Friday, 5 October 2012
Literary Blog Number 4
The author Susan Collins writes in first-person in the novel Catching Fire. Susan writing balances well between informal and dialogue. The book is in the future, but they still talk the same. Her sentences vary from simple to compound. The author uses not too much detail but just enough to paint the scene for the audience. For an example, I'm going to quote what Susan wrote while explaining when Cinna (the stylist) turned Katniss' suit for the opening ceremonies "I look down, fascinated, as my ensemble slowly comes to life, first just with a soft golden light but gradually transforming to the orange-red of burning coal. I look as if I have been coated in glowing embers - no, that I am a glowing ember straight from our fireplace. The colours rise and fall, shift and blend, in exactly the way coals do." You can see everything that Katniss Everdeen thinks about, but when she talks to herself in her head, her thoughts go into italics. The book is split into three parts.
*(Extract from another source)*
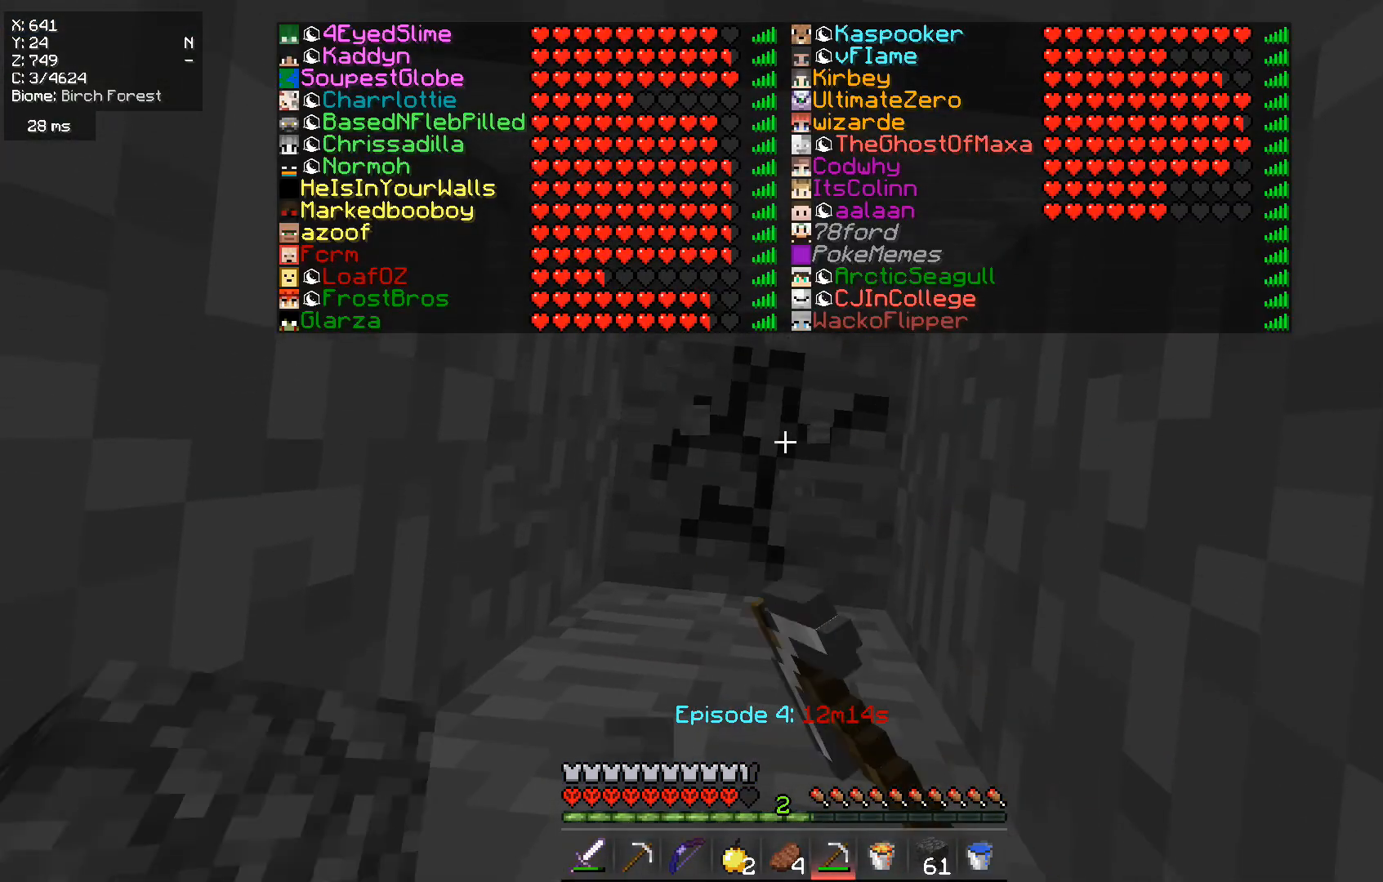
{"keys": [], "mouse": ["left"], "events": []}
Part one is entitled "The Spark". Part two is entitled "The Quell". Part three is entitled "The Enemy". There are 27 chapters, and each chapter ends with a cliff hanger making you want to read even further. This book's level of complexity would be suggestive for the seventh grade. Catching Fire is written in chronological order. The Hunger Games was the first book. Catching Fire picks up where The Hunger Games left off at. And Mockingjay is the continuation of Catching Fire.